The health pandemic of 2020 and 2021 made ICM’s work more challenging. Before the health crisis, many families survived on only P14 a day, 29% had no electricity, while 43% reported illness in the family. Sutherland cited 72% of their recipients saying they were earning much less than before. Those who are more affluent must have heard his dire report and appeal that during their Oct. 28 fundraising campaign — ICM managed to exceed last year’s solicited amount, and in the process raised the bar for next year’s fight against extreme poverty.

ICM’s approach is therefore broadly consistent with Poor Economics’ argument that by paying attention to evidence, one can understand not only the real causes of poverty but also how to end it. This should also help donors assess how to avoid wasting their resources on poverty-reducing initiatives that are mostly based on generalized assumptions about the poor.

Those who believe in social impact, that is, changes in society must be big, have been disappointed all these years especially in the fight against poverty.

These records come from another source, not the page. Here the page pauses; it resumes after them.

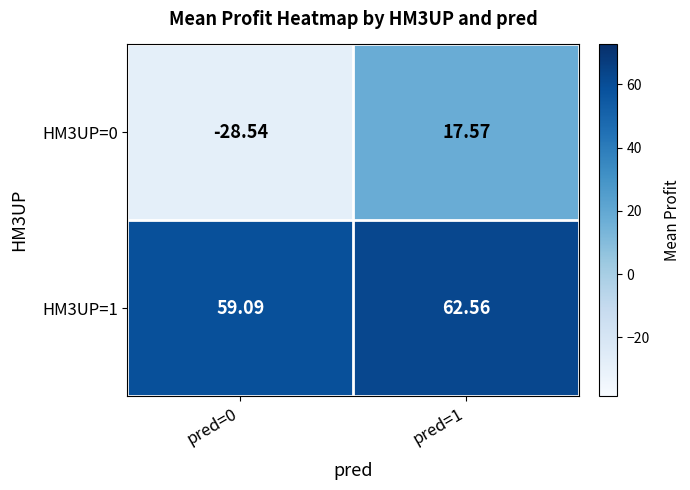

At which category is the sum across all series the highest?

pred=1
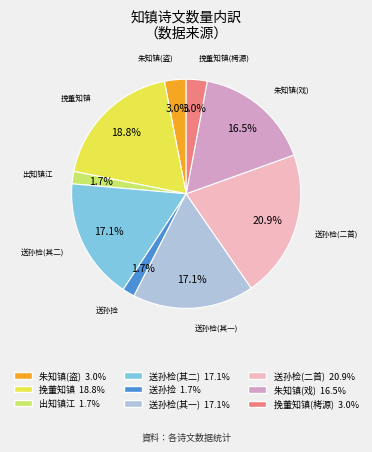

Is there a majority slice in this chart?

No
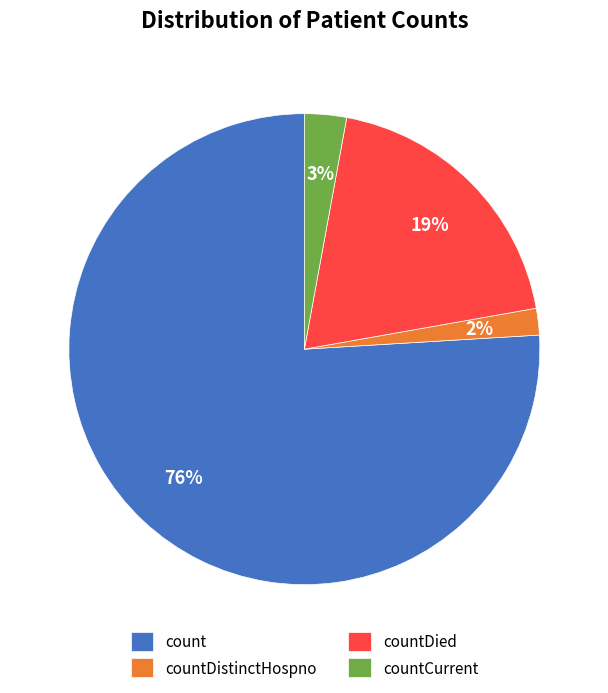

Rank the categories by value from highest to lowest.

count, countDied, countCurrent, countDistinctHospno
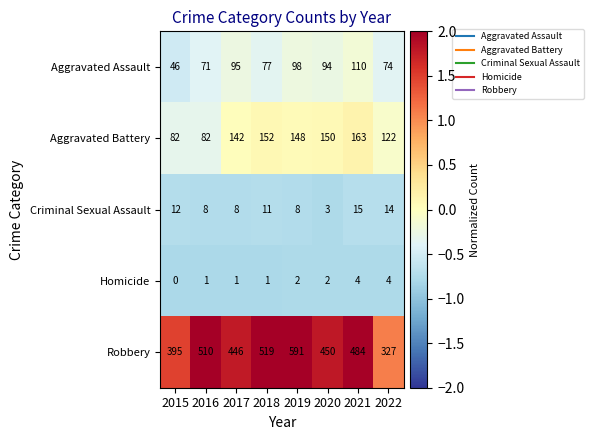

Which series changed the most between 2019 and 2022?

Robbery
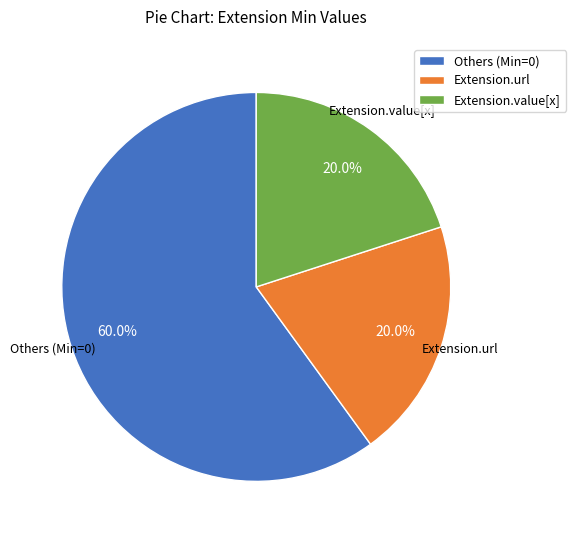

Which category accounts for the majority?

Others (Min=0)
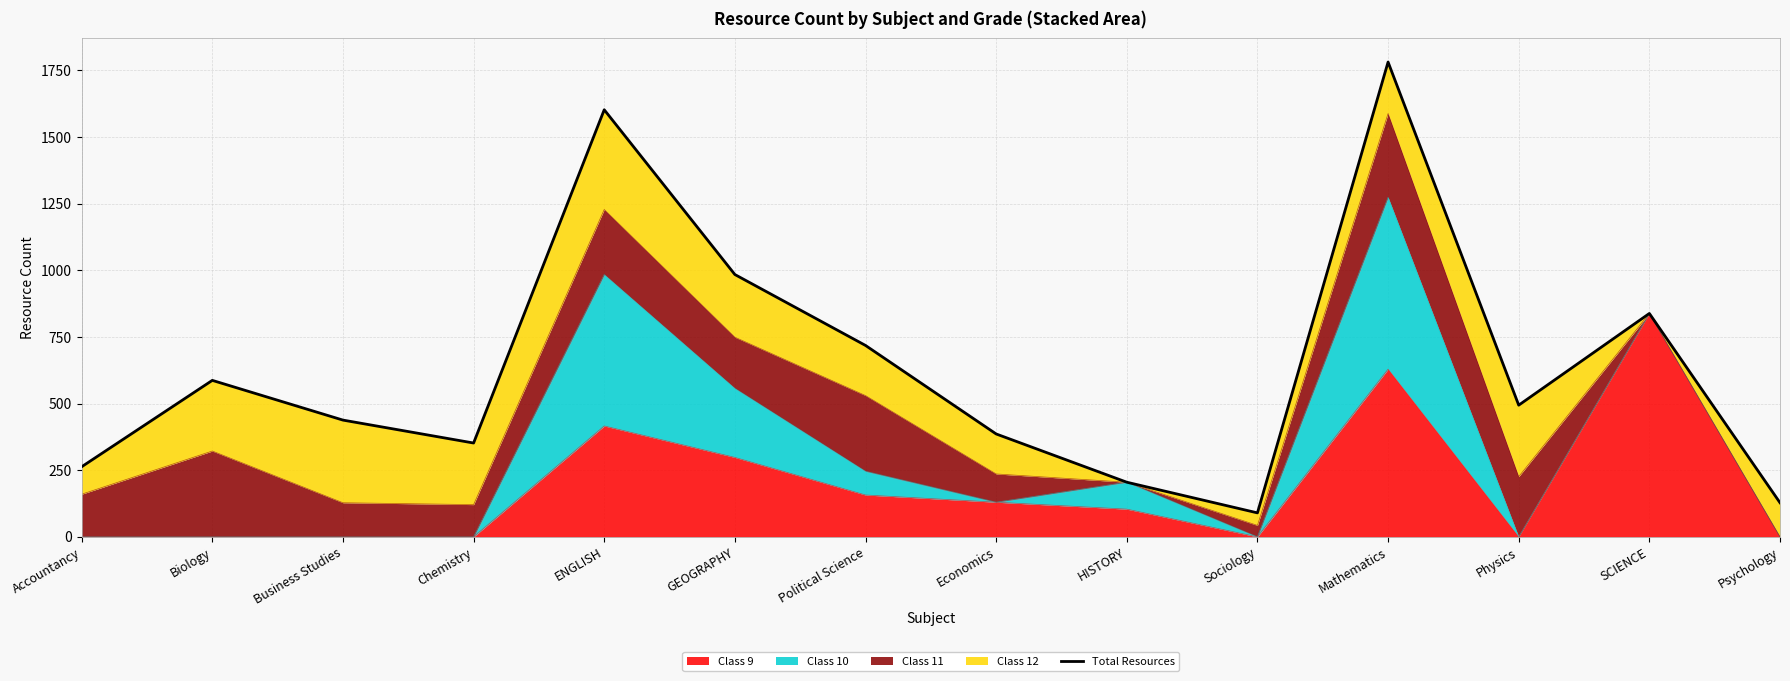

What is the label of the 13th point from the left?

SCIENCE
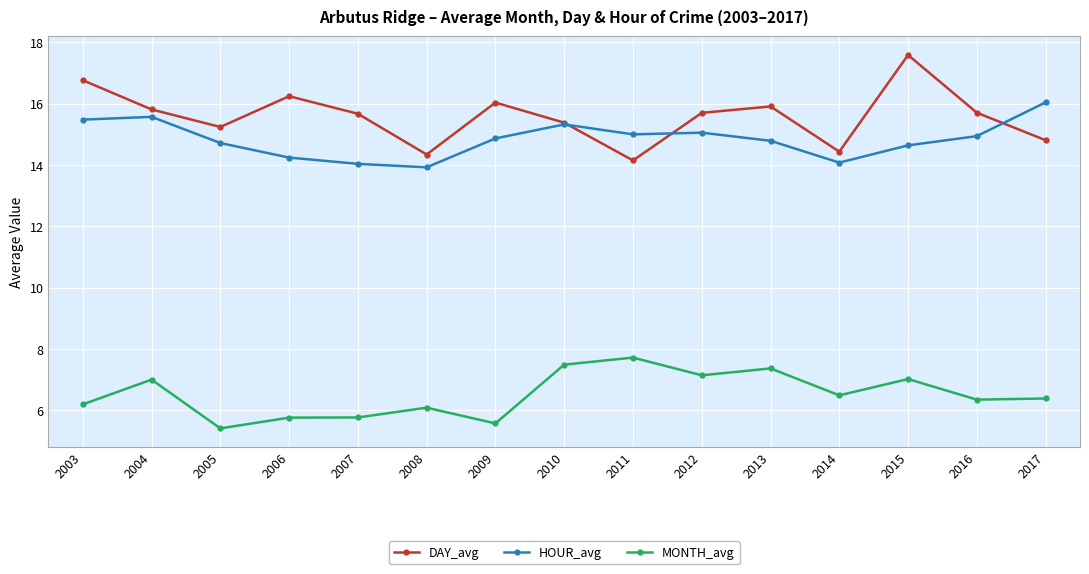

What is the maximum value shown in the chart?

17.6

Banerjee and Duflo subscribe to its linearity, that small, but sustained adaptations and tweaks drive impact and its returns.

Incrementalism is its other name.

Diwa C. Guinigundo is the former deputy governor for the Monetary and Economics Sector, the Bangko Sentral ng Pilipinas (BSP). He served the BSP for 41 years. In 2001-2003, he was alternate executive director at the International Monetary Fund in Washington, DC. He is the senior pastor of the Fullness of Christ International Ministries in Mandaluyong.